### [THINGS TO DO]
[1] In the news article about Macron's coronavirus test, translate this sentence into Spanish: "French Prime Minister Jean Castex will also self-isolate."
[2] According to the news article about Macron's coronavirus test, for how many days will Macron self-isolate?
[3] Write a continuation of the news article about Macron's coronavirus test, starting after its final sentence.

France's Macron tests positive as Europe battles virus surge
French President Emmanuel Macron became the latest head of state to test positive for coronavirus on Thursday, forcing several other European leaders into quarantine as the continent struggles with a winter surge in infections.
With Europe now approaching 500,000 deaths since COVID-19 first emerged a year ago, the EU has pledged to start vaccination campaigns across the bloc by the end of the year in a bid to curb the spread of the disease.
With inoculations seen as the only way to bring the global pandemic to an end, American experts were set to discuss Thursday if US pharma company Moderna's vaccine should be authorised—the latest to seek approval after the rollout of the Pfizer-BioNTech jab.
Macron was tested for coronavirus after he suffered the first symptoms and will now self isolate for seven days, his office said in a statement.
"He will continue to work and carry out his activities remotely."
The French leader joins US President Donald Trump and British Prime Minister Boris Johnson who were both briefly hospitalised earlier this year after contracting the virus that has killed 1.6 million people worldwide and caused economic havoc around the globe.
Macron had attended an EU summit in Brussels last week and on Monday was personally present at a Paris conference organised by the Organisation for Economic Co-operation and Development (OECD).
Spanish Prime Minister Pedro Sanchez, and president of the European Council, Charles Michel, who were in Paris for the meeting, have entered self-isolation as a precaution.
Portuguese Prime Minister Antonio Costa also went into self-isolation on Thursday, a day after a lunch meeting with Macron, his office said.
French Prime Minister Jean Castex will also self-isolate.
Macron's infection came as Europe battles to contain a new upswing in infections with several countries returning to tough lockdowns, curfews and other virus restrictions with fears of an explosion in cases after the Christmas holidays.
Germany reported record daily virus infections at 30,000 cases on Thursday.
Denmark, France, Turkey and the Netherlands have all strengthened curbs, while Germany began a new partial lockdown on Wednesday.
"It feels like a Sunday," said Ines Kumpl, 57, observing the deserted streets of Berlin on the first day of a new partial lockdown. "These measures are necessary but it's stressful."
The EU is to start COVID-19 inoculations on December 27, European Commission President Ursula von der Leyen said on Thursday.

### [ENTRIES PROVIDED]
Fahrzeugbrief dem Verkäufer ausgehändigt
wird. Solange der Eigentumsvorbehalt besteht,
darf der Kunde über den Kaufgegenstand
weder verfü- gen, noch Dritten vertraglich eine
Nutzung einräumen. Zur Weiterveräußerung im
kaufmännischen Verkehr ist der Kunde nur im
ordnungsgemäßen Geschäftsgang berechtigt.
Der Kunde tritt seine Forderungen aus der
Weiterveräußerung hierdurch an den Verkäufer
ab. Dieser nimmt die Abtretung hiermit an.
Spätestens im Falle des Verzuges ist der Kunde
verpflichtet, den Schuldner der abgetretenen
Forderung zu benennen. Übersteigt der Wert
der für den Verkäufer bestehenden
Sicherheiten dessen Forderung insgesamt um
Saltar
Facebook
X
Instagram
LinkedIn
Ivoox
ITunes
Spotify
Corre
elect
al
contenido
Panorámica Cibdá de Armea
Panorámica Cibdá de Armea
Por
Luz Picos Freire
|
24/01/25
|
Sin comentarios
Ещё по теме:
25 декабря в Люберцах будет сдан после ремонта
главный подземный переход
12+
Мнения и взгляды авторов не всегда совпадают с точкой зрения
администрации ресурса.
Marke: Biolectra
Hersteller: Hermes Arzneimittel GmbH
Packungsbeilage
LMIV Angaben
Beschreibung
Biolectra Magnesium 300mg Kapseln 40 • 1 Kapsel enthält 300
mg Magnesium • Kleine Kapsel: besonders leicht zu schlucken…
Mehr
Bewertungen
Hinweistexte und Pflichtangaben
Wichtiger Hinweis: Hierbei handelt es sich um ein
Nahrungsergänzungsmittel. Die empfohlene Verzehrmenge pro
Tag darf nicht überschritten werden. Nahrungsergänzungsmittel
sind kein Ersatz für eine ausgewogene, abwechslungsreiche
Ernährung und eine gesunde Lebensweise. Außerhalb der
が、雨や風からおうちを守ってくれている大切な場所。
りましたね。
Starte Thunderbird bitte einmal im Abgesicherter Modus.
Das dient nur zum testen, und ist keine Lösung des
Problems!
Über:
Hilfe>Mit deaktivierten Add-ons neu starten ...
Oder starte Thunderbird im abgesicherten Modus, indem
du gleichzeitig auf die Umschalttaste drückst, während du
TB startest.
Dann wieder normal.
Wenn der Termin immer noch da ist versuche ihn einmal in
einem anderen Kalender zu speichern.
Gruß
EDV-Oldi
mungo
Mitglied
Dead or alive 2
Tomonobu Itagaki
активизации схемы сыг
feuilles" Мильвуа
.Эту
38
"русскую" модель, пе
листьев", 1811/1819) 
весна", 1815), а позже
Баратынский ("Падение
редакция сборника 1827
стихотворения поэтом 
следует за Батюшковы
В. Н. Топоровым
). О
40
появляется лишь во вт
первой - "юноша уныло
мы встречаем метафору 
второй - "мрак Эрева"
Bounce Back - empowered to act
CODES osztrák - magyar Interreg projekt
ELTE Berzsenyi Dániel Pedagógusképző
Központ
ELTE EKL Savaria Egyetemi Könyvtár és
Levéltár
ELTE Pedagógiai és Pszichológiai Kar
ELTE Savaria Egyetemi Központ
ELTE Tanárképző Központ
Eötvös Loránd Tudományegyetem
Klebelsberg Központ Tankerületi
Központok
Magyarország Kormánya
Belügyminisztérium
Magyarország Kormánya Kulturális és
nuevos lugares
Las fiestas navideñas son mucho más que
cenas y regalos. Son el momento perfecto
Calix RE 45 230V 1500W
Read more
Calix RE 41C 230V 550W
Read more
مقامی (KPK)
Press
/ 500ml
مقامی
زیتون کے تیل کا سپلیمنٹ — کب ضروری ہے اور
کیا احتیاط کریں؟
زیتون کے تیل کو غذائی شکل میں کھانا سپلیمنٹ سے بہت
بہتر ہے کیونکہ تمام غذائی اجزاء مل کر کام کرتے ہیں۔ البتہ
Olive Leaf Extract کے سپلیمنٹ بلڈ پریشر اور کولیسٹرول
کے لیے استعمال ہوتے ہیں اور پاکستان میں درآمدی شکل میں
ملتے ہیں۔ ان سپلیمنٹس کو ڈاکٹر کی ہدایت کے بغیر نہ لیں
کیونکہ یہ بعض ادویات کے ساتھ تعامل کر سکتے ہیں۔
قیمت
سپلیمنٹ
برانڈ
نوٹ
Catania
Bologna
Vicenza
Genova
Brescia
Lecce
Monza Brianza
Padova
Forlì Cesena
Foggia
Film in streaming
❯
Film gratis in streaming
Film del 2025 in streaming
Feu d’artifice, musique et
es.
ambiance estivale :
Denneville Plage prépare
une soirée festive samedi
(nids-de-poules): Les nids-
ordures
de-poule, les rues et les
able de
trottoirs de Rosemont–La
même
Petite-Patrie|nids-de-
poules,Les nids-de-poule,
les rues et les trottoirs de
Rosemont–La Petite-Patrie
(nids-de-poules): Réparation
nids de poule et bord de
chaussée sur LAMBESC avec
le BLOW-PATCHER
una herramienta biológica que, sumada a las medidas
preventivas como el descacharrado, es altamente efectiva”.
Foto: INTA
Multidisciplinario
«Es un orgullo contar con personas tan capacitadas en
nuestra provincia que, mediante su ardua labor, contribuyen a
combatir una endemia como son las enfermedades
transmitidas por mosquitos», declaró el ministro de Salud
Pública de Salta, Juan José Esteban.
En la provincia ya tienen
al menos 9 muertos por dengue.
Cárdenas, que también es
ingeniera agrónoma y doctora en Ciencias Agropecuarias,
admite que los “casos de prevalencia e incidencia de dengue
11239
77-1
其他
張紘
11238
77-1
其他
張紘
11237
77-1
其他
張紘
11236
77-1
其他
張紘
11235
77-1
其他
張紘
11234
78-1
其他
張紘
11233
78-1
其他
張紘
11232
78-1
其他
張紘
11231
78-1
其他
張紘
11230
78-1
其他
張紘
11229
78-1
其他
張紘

### [ANSWERS PROVIDED]
[1] El primer ministro francés, Jean Castex, también se aislará.

[2] Seven days.

[3]
"It's Europe's moment. On 27, 28 and 29 December vaccination will start across the EU," she tweeted.
Pressure has been mounting on the European Union to speed up approvals since Britain and the US started their immunisation programmes with the Pfizer-BioNTech vaccine.
US record deaths
As surges in infections prompts tighter restrictions in several European countries, the United States—the worst-hit nation in the world—set its own double record, with more than 3,700 deaths and 250,000 new cases in 24 hours on Wednesday.
With the US floundering in its efforts to control the virus, Moderna's vaccine is seen as a potential boost in the fight against COVID-19, and approval from the experts' panel on Thursday could potentially pave the way for a rollout early next week.
"Recent news on vaccines has been very positive. However, significant challenges and uncertainties remain with regard to the timing, production, and distribution of vaccines as well as their efficacy across different groups," Jerome Powell, chair of the US Federal Reserve, said Wednesday.
"The ongoing surge in new COVID-19 cases both here, in the United States, and abroad is particularly concerning. And the next few months are likely to be very challenging."
Should the panelists vote in favour of the Moderna vaccine, as is widely expected, the Food and Drug Administration is likely to give a green light soon after, making the US the first country to approve it.
The US has already started vaccinating people with the Pfizer-BioNTech vaccine, and is hoping to have 20 million people immunised in December.
Healthcare workers and long-term care residents are at the front of the line, and efforts are under way to convince the American public that the vaccines are safe.
The White House announced Vice President Mike Pence and his wife will get the vaccine on Friday in a public display, while a spokeswoman said Trump is "absolutely open to taking the vaccine."